* [Assigned task]:
Which lines of the material contain the word "down"? Show each one.
○ ○ ○ ○ ○ ○ ○
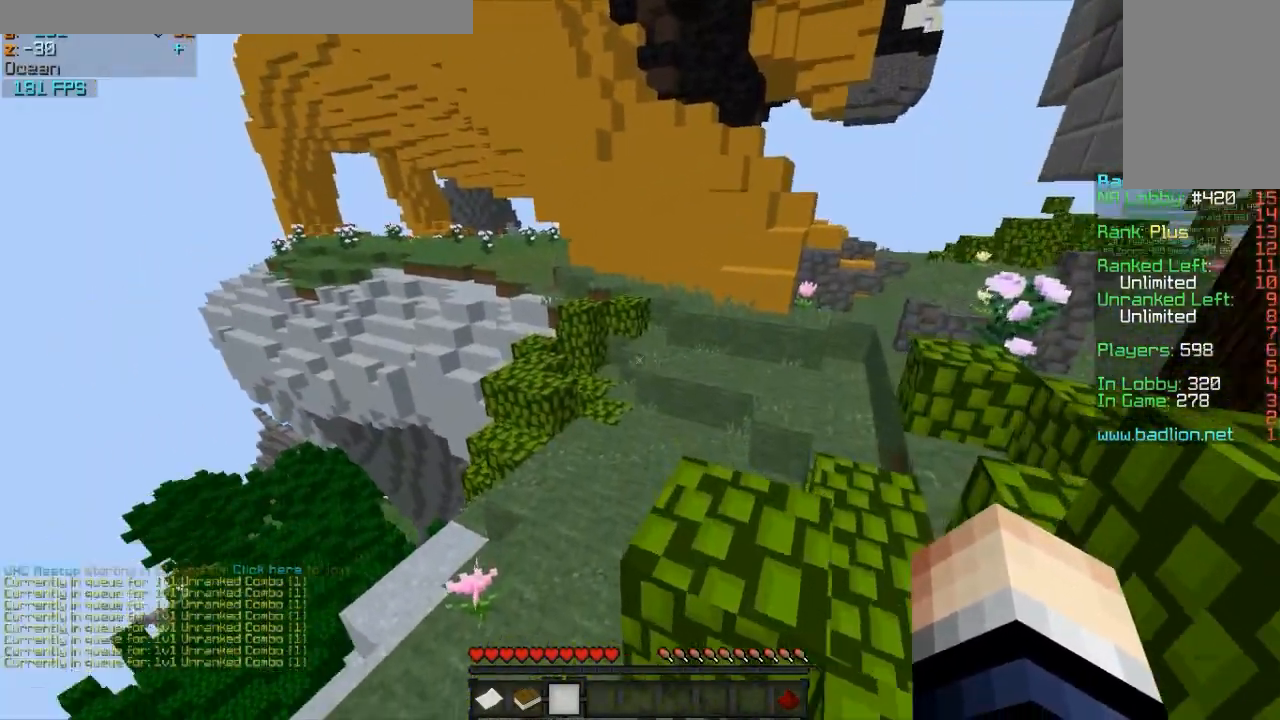
{"keys": ["w"], "mouse": [], "events": [[333, "a", "up"]]}
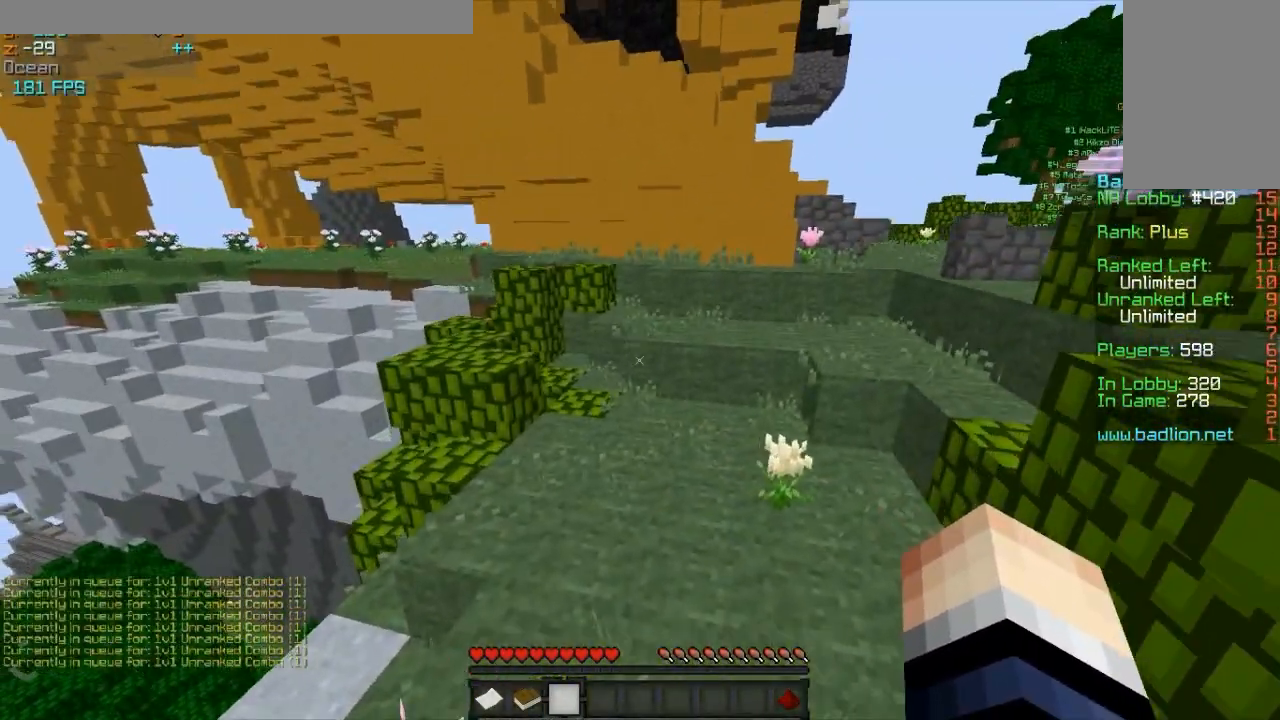
{"keys": ["w"], "mouse": [], "events": []}
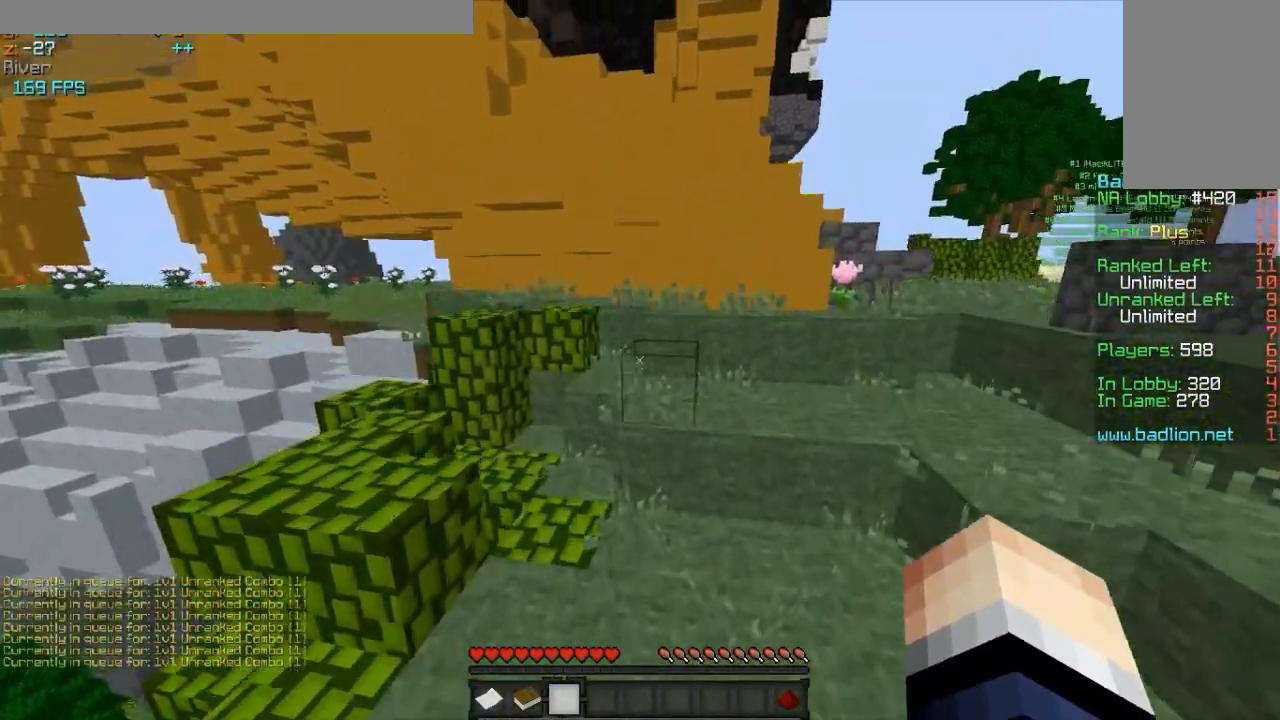
{"keys": ["a", "d", "w"], "mouse": [], "events": [[83, "a", "down"], [283, "a", "up"], [333, "d", "down"], [483, "a", "down"]]}
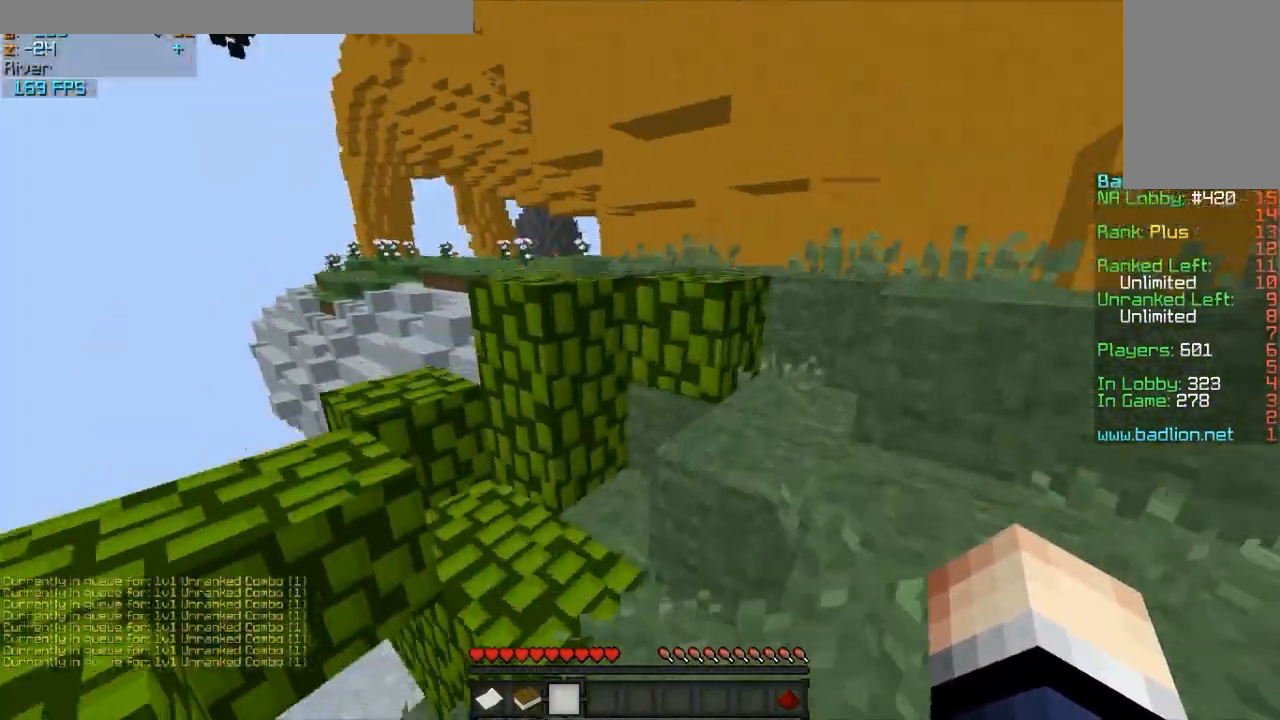
{"keys": ["a", "w"], "mouse": [], "events": [[33, "d", "up"], [250, "a", "up"], [250, "d", "down"], [333, "d", "up"], [400, "a", "down"]]}
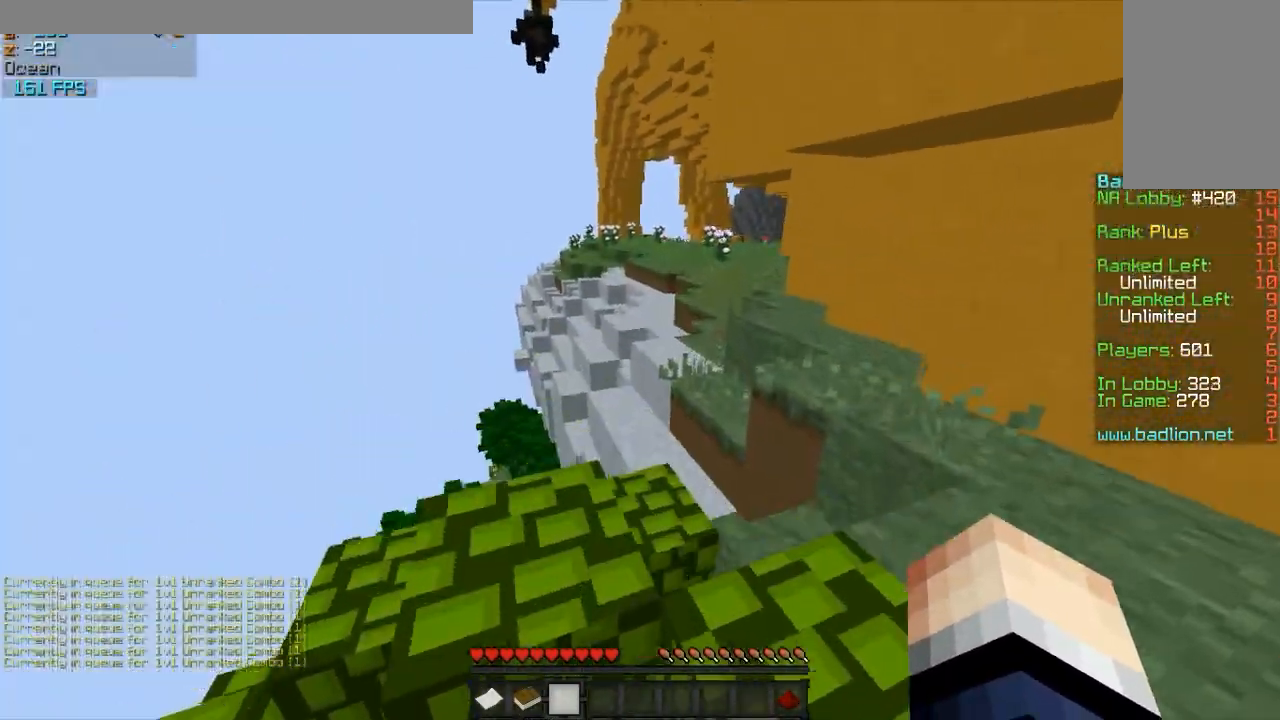
{"keys": ["d", "w"], "mouse": [], "events": [[200, "a", "up"], [433, "d", "down"]]}
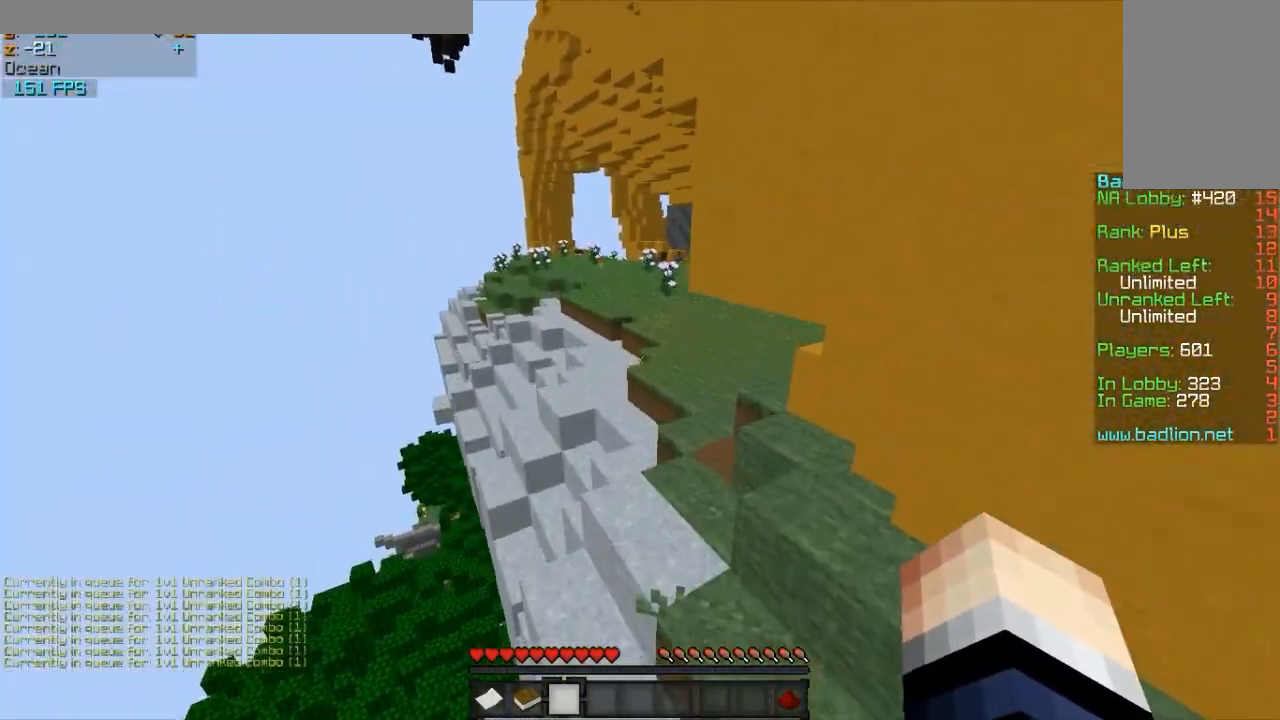
{"keys": ["w"], "mouse": [], "events": [[100, "d", "up"], [200, "a", "down"], [350, "a", "up"]]}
○ ○ ○ ○ ○ ○ ○
* [Task response]:
{"keys": ["a", "d", "w"], "mouse": [], "events": [[83, "a", "down"], [283, "a", "up"], [333, "d", "down"], [483, "a", "down"]]}
{"keys": ["a", "w"], "mouse": [], "events": [[33, "d", "up"], [250, "a", "up"], [250, "d", "down"], [333, "d", "up"], [400, "a", "down"]]}
{"keys": ["d", "w"], "mouse": [], "events": [[200, "a", "up"], [433, "d", "down"]]}
{"keys": ["w"], "mouse": [], "events": [[100, "d", "up"], [200, "a", "down"], [350, "a", "up"]]}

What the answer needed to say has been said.